Assessment of Energy Conversion Efficiency in Solar Cells: A Photovoltaic Performance Characterization Study

Abstract

This study focuses on the assessment of energy conversion efficiency in different types of photovoltaic (PV) solar cells—monocrystalline, polycrystalline, and thin-film—under varying environmental conditions. The research was conducted to evaluate the influence of temperature and light intensity on the performance of these solar cells, aiming to provide insights for optimizing solar energy systems. A three-month field test was conducted where solar cells were exposed to real-world conditions, with data collected on open-circuit voltage (Voc), short-circuit current (Isc), fill factor, maximum power output, and efficiency.
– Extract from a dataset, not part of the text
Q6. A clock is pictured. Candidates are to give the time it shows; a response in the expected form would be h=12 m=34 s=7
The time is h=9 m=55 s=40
Results indicated that monocrystalline cells consistently achieved the highest energy conversion efficiency, reaching 19.1% at 25°C and 80,000 luces, while polycrystalline and thin-film cells demonstrated efficiencies of 18.5% and 17.4%, respectively. The study found that temperature increases negatively impacted efficiency, with monocrystalline cells retaining the highest efficiency under elevated temperatures. These findings are significant for optimizing solar energy systems based on regional environmental factors. The study contributes to ongoing research by providing a comprehensive performance characterization of solar cells under practical conditions, bridging the gap between theoretical models and real-world applications. The results emphasize the need for innovation in solar cell technology to improve performance in high-temperature regions.